##### EXCERPTED PASSAGE #####

Original command What actually gets executed
ls ls
ls y* ls yacc ybmtopbm yes ypcat ypchfn ypchsh ypmatch yppasswd ypwhich yuvsplittoppm yuvtoppm
ls ?a? ls cal man tac
ls blubble* ls blubble*

Note the last example - bash could find no file with that name so the pattern, including wildcards, is passed to
the program "as is".

This makes things easier for the programs themselves, because they only need to
cater for lists of filenames on their command lines. However, there are a few
techniques that one could do in MS-DOS that cannot be done in Linux.
For example in MS-DOS, one could enter the command "copy *.doc *.bak" - which
would copy all files ending with "doc" into an equivalent filename, but ending in "bak".

##### INFORMATION PROVIDED #####

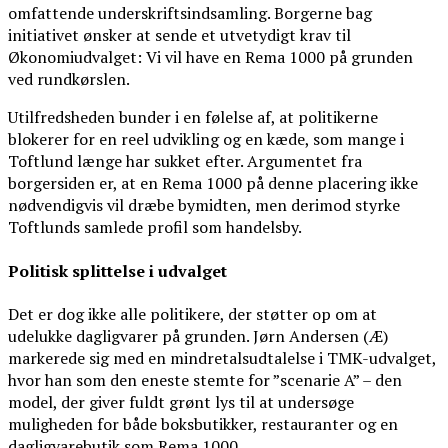
omfattende underskriftsindsamling. Borgerne bag
initiativet ønsker at sende et utvetydigt krav til
Økonomiudvalget: Vi vil have en Rema 1000 på grunden
ved rundkørslen.
Utilfredsheden bunder i en følelse af, at politikerne
blokerer for en reel udvikling og en kæde, som mange i
Toftlund længe har sukket efter. Argumentet fra
borgersiden er, at en Rema 1000 på denne placering ikke
nødvendigvis vil dræbe bymidten, men derimod styrke
Toftlunds samlede profil som handelsby.
Politisk splittelse i udvalget
Det er dog ikke alle politikere, der støtter op om at
udelukke dagligvarer på grunden. Jørn Andersen (Æ)
markerede sig med en mindretalsudtalelse i TMK-udvalget,
hvor han som den eneste stemte for ”scenarie A” – den
model, der giver fuldt grønt lys til at undersøge
muligheden for både boksbutikker, restauranter og en
dagligvarebutik som Rema 1000.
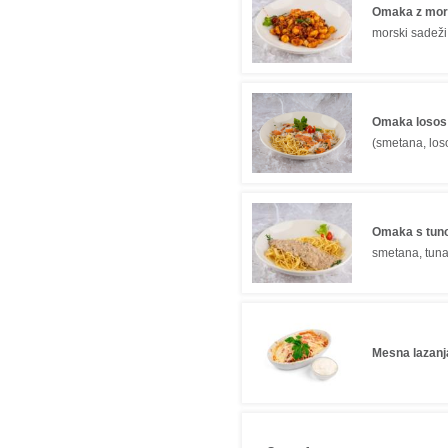
Omaka z mor
morski sadeži
Omaka losos
(smetana, los
Omaka s tun
smetana, tuna
Mesna lazanj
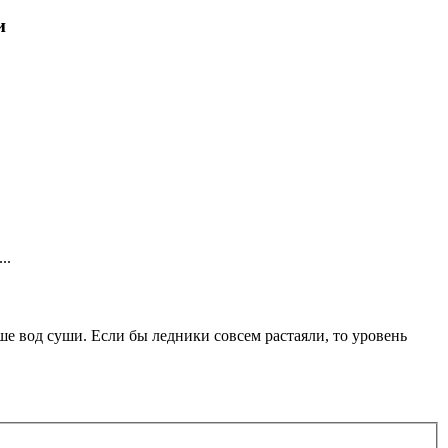
и
..
ьше вод суши. Если бы ледники совсем растаяли, то уровень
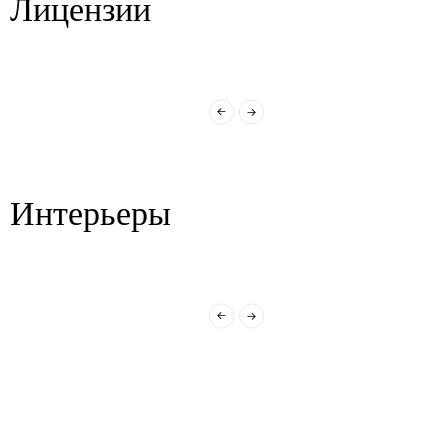
Лицензии
Интерьеры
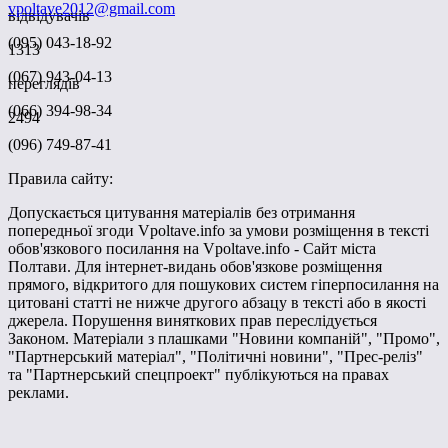
vpoltave2012@gmail.com
відвідувачів
(095) 043-18-92
1313
(067) 943-04-13
переглядів
(066) 394-98-34
2494
(096) 749-87-41
Правила сайту:
Допускається цитування матеріалів без отримання
попередньої згоди Vpoltave.info за умови розміщення в тексті
обов'язкового посилання на Vpoltave.info - Сайт міста
Полтави. Для інтернет-видань обов'язкове розміщення
прямого, відкритого для пошукових систем гіперпосилання на
цитовані статті не нижче другого абзацу в тексті або в якості
джерела. Порушення виняткових прав переслідується
Законом. Матеріали з плашками "Новини компаній", "Промо",
"Партнерський матеріал", "Політичні новини", "Прес-реліз"
та "Партнерський спецпроект" публікуються на правах
реклами.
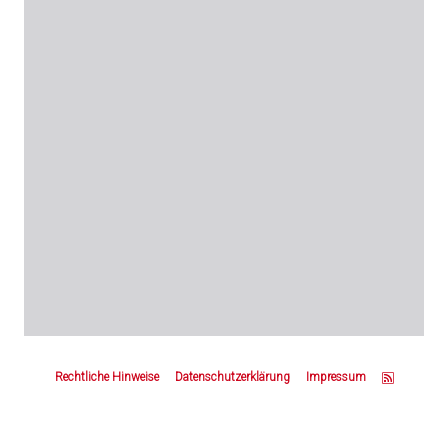
Z
u
Rechtliche Hinweise
Datenschutzerklärung
Impressum
m
S
e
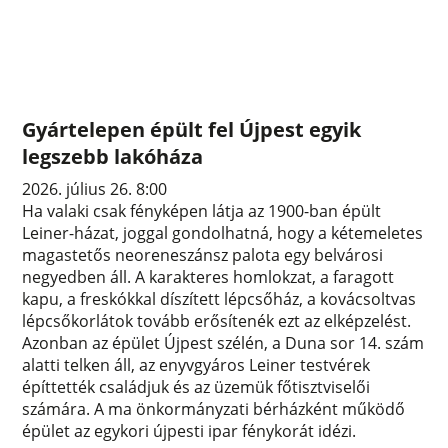
Gyártelepen épült fel Újpest egyik
legszebb lakóháza
2026. július 26. 8:00
Ha valaki csak fényképen látja az 1900-ban épült
Leiner-házat, joggal gondolhatná, hogy a kétemeletes
magastetős neoreneszánsz palota egy belvárosi
negyedben áll. A karakteres homlokzat, a faragott
kapu, a freskókkal díszített lépcsőház, a kovácsoltvas
lépcsőkorlátok tovább erősítenék ezt az elképzelést.
Azonban az épület Újpest szélén, a Duna sor 14. szám
alatti telken áll, az enyvgyáros Leiner testvérek
építtették családjuk és az üzemük főtisztviselői
számára. A ma önkormányzati bérházként működő
épület az egykori újpesti ipar fénykorát idézi.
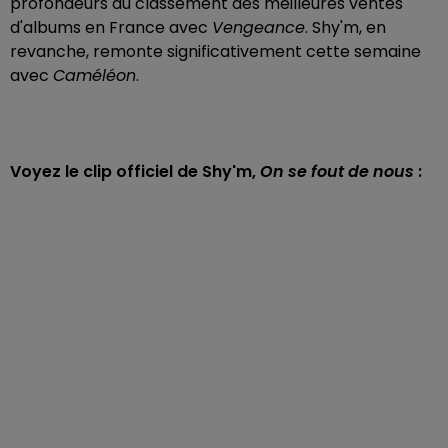
profondeurs du classement des meilleures ventes
d'albums en France avec
Vengeance
. Shy'm, en
revanche, remonte significativement cette semaine
avec
Caméléon
.
Voyez le clip officiel de Shy'm,
On se fout de nous
:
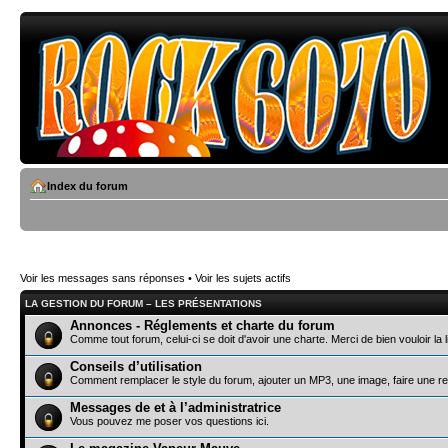
Index du forum
Voir les messages sans réponses
•
Voir les sujets actifs
LA GESTION DU FORUM – LES PRÉSENTATIONS
Annonces - Réglements et charte du forum
Comme tout forum, celui-ci se doit d'avoir une charte. Merci de bien vouloir la l
Conseils d’utilisation
Comment remplacer le style du forum, ajouter un MP3, une image, faire une re
Messages de et à l’administratrice
Vous pouvez me poser vos questions ici.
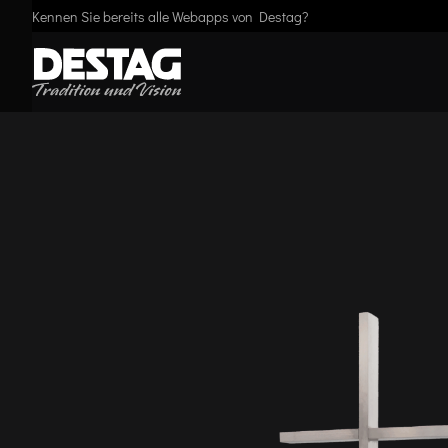
Kennen Sie bereits alle Webapps von Destag?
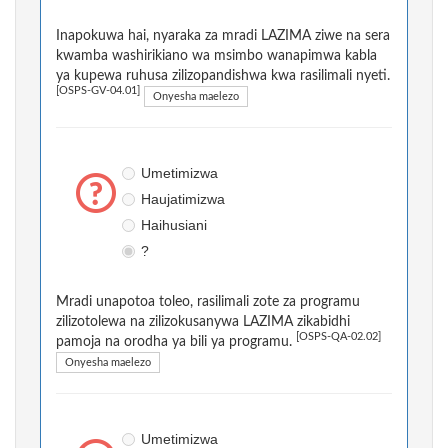
Inapokuwa hai, nyaraka za mradi LAZIMA ziwe na sera
kwamba washirikiano wa msimbo wanapimwa kabla
ya kupewa ruhusa zilizopandishwa kwa rasilimali nyeti.
[OSPS-GV-04.01]
Onyesha maelezo
Umetimizwa
Haujatimizwa
Haihusiani
?
Mradi unapotoa toleo, rasilimali zote za programu
zilizotolewa na zilizokusanywa LAZIMA zikabidhi
[OSPS-QA-02.02]
pamoja na orodha ya bili ya programu.
Onyesha maelezo
Umetimizwa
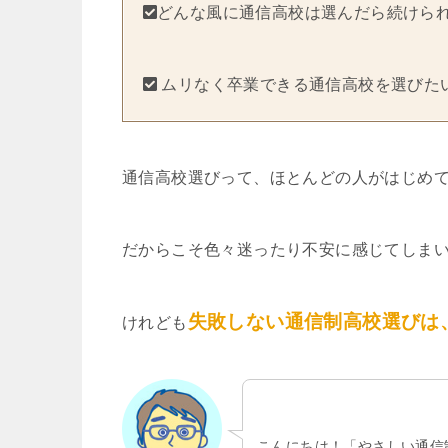
どんな風に通信高校は選んだら続けら
ムリなく卒業できる通信高校を選びた
通信高校選びって、ほとんどの人がはじめ
だからこそ色々迷ったり不安に感じてしま
失敗しない通信制高校選びは
けれども
こんにちは！「やさしい通信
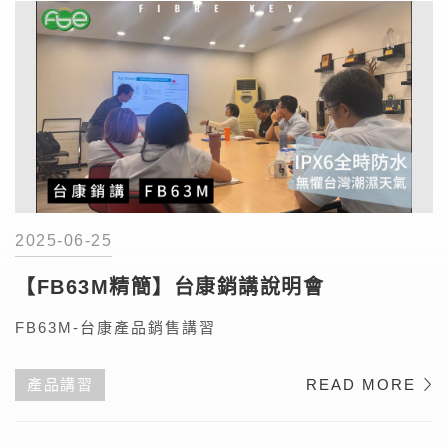
2025-06-25
【FB63M精簡】台康銷講說明會
FB63M-台康產品銷售講習
產品講習
READ MORE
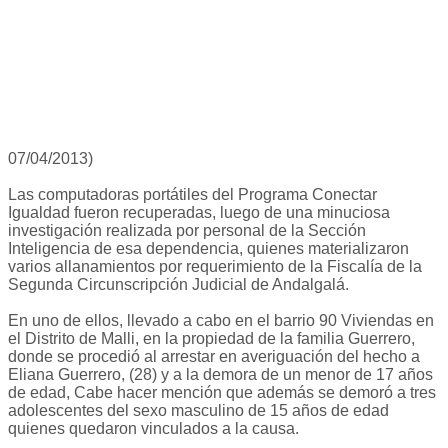
07/04/2013)
Las computadoras portátiles del Programa Conectar
Igualdad fueron recuperadas, luego de una minuciosa
investigación realizada por personal de la Sección
Inteligencia de esa dependencia, quienes materializaron
varios allanamientos por requerimiento de la Fiscalía de la
Segunda Circunscripción Judicial de Andalgalá.
En uno de ellos, llevado a cabo en el barrio 90 Viviendas en
el Distrito de Malli, en la propiedad de la familia Guerrero,
donde se procedió al arrestar en averiguación del hecho a
Eliana Guerrero, (28) y a la demora de un menor de 17 años
de edad, Cabe hacer mención que además se demoró a tres
adolescentes del sexo masculino de 15 años de edad
quienes quedaron vinculados a la causa.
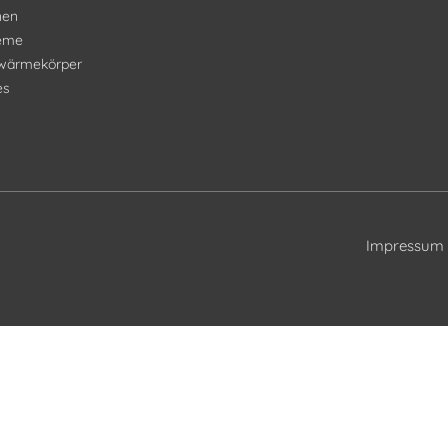
nen
teme
wärmekörper
es
Impressum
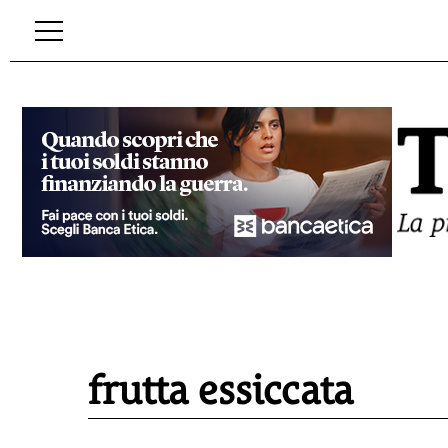
frutta essiccata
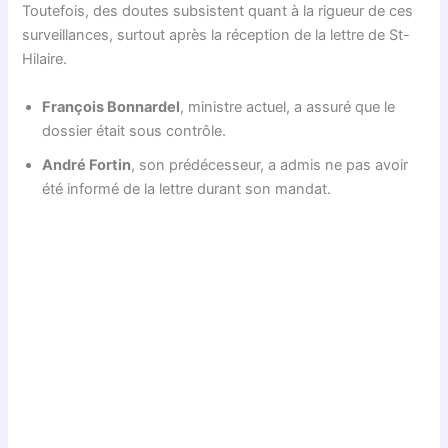
Toutefois, des doutes subsistent quant à la rigueur de ces
surveillances, surtout après la réception de la lettre de St-
Hilaire.
François Bonnardel
, ministre actuel, a assuré que le
dossier était sous contrôle.
André Fortin
, son prédécesseur, a admis ne pas avoir
été informé de la lettre durant son mandat.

#####

YOUR OBJECTIVE ▸ Carry the passage on how bash expands wildcards forward, starting right after its last sentence about the MS-DOS "copy *.doc *.bak" command.

EXERCISE ANSWER ▸
In Linux, that command would be translated to something like
"copy file1.doc file2.doc file3.doc file2.bak file4.bak" - giving a totally different and
probably undesired result. Actually this technique no longer works well in Windows due
to the introduction of long file names.

Wildcards with directories

Wildcards with Linux work on directories too. For example, the pattern "*/file.txt"
means, all files called "file.txt" in any subdirectory.

Hidden files

Wildcards will not match hidden files unless the wildcard pattern itself starts with
a period. Thus, the pattern ".*" matches all hidden files (hidden files are files which
start with a period, such as .profile or .kde2)